I finished Claire Tomalin's magnificent Charles Dickens, a life, last night. Magnificent primarily in the amount of sheer detail that's provided, and which must have taken vast hours of research to put together. The book deals with the whole Nelly Ternan saga with considerable insight, and manages to take the cover off some of the matters that had been hidden for many years. It helps that Tomalin has already worked over this particular bit of ground before, in her book, The Invisible Woman: the story of Nelly Ternan and Charles Dickens.
Dickens, as is generally well-known, was a great mix of a man - hardly unusual, especially in those who can be classed as geniuses - but there are aspects of his life that are puzzling to say the least. His rejection of his wife, Catherine, after they had had ten children together, and his negative attitude to most of his sons whom he regarded with less and less favour as they grew and proved to be not geniuses like their father, are more than sad, and these attitudes lost him some friendships completely and curtailed others. His favouring of his daughters and his two sisters-in-law was also curious, given that he spent a great deal of his adult life in the company of other men, behaving like a unattached bachelor.
While he could be harsh on members of his family, or contrary, or dismissive, he formed friendships with some males that endured through all manner of ups and downs. Forster is the prime example; he could upset Dickens, but never for long, and Forster himself could be hurt by Dickens, but always came back for more.
Then there was the way he drove himself constantly. Some of this might be attributed to his upbringing by a father who couldn't keep out of debt and Dickens' sense that if he didn't work hard enough he might end up in poverty like the old man. Yet that can only be part of the reason: the incredible walks (twelve miles was nothing, and sometimes he walked through the night from one place to another); the endurance tests of the public readings which increased his ill-health; the striving to do several things at once and managing to do so 99 times out of 100; the insistence on taking on far more than the ordinary mortal could manage; the restlessness of shifting houses and even countries; his self-assurance that he could cure people by what can only be regarded as approaches verging on quackery; and on and on.

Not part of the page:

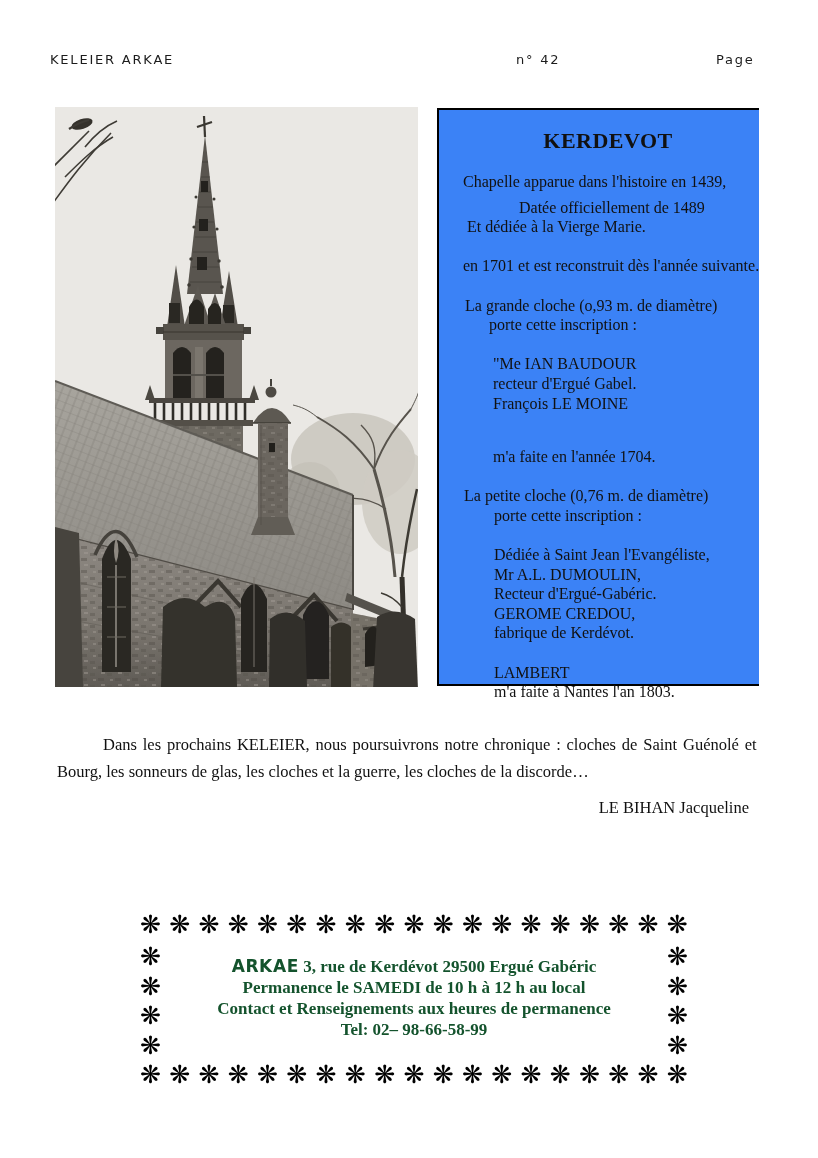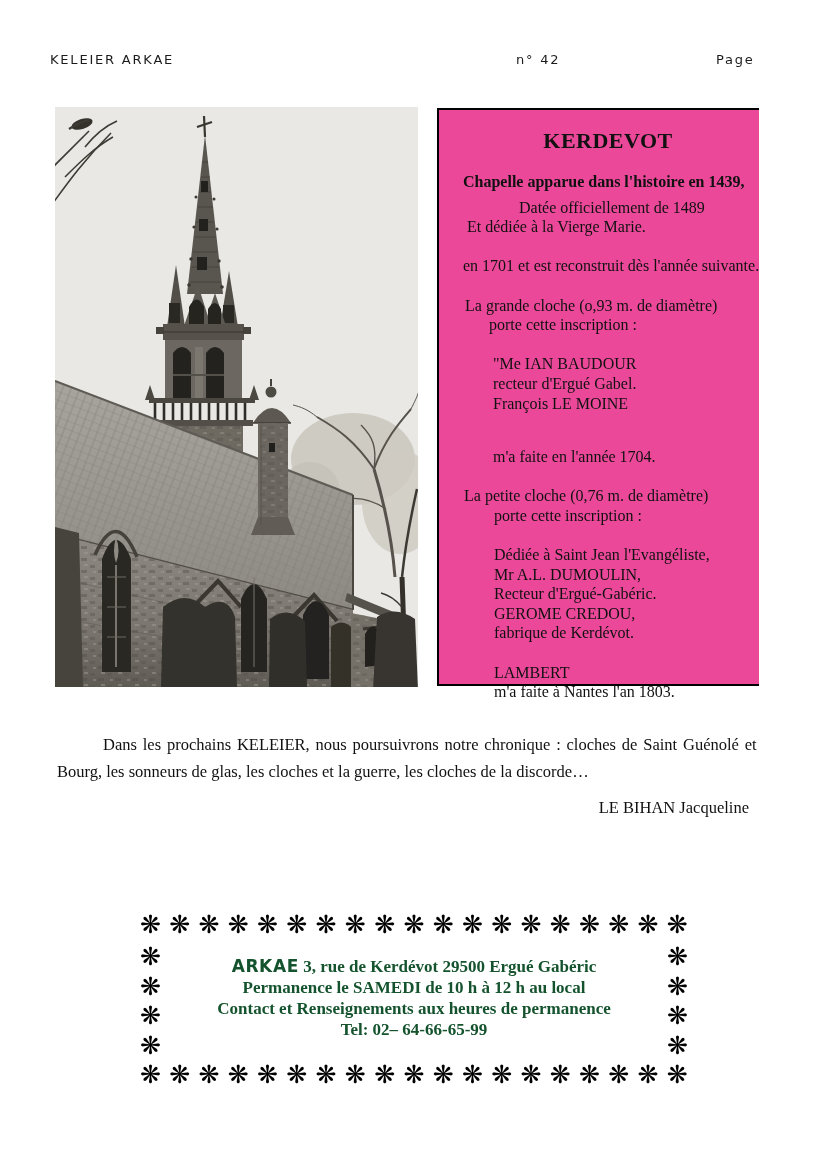"KERDEVOT" .kbox { background: #ec4899 -> #3b82f6 }
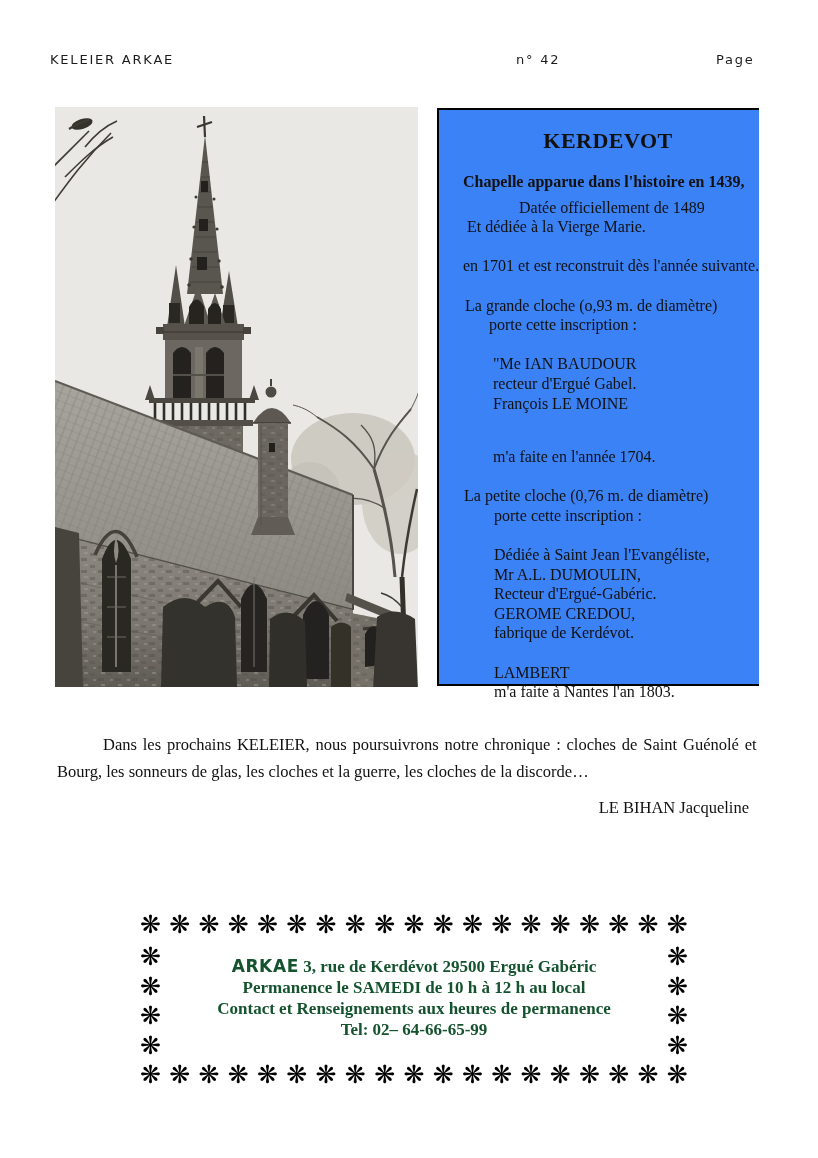"Chapelle apparue dans l'histoire en" div.kline { font-weight: bold -> none }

But then there was the other side of Dickens: the generous, compassionate, public-spirited man, the man who genuinely cared for the poor (he might have been more sympathetic to his family if they had been poor!), the man who financially supported the widows and fatherless children of old friends, who paid off his father's debts - and those of his siblings - time and again even though it made him angry; the man who fought those who dismissed the poor as being beneath their contempt; the man who mocked the legal systems and brought changes through his writings; the man who celebrated life continually with endless birthday parties, Christmas parties, dinners for friends, dinners for other writers and men (sometimes women) of renown, jaunts hither and thither and yon; the man who fell passionately in love not only with the woman he didn't marry in his youth, but with his sister-in-law, with other lesser-known women and, finally, with Ellen Ternan. Only one of these relationships ever became a sexual one (Ternan's) but there was more passion in the other relationships than many men have in their whole lives.
And then of course there was the writing: it could make him ill at times, could drive him mad, and sometimes he was troubled that it wasn't good enough. He could write two novels at one time, and besides the works for which he is famous, he wrote countless other pieces: stories, articles, plays and tirades. His Christmas stories almost all sold on the basis of the one really excellent one, A Christmas Carol; some of them weren't very good, and the ones he wrote late in his life were pretty awful. He could write scenes that were pure melodrama, and scenes in which the women behave in the way they would on the stage (acting and stage directing and playwriting were all fitted into his frenetic life) but not in real life (or even in a novel), and he could write scenes that hummed along and couldn't be put down by the reader. Some of his characters were pure sentiment, some were pure evil. His best female characters were never heroines, or children, or young girls - all of these suffered from overwrought writing and bland characterization. Some of his heroes weren't much better, but the best of them are real in a way only characters written by a master craftsman are real.
Besides these, there were the host of people who really do stick in our memories, and they are so many that to name them would take pages. Not only are there the famous ones who are so well-known that they might have been real people, there are the innumerable characters who appear for a few sentences and still come completely alive.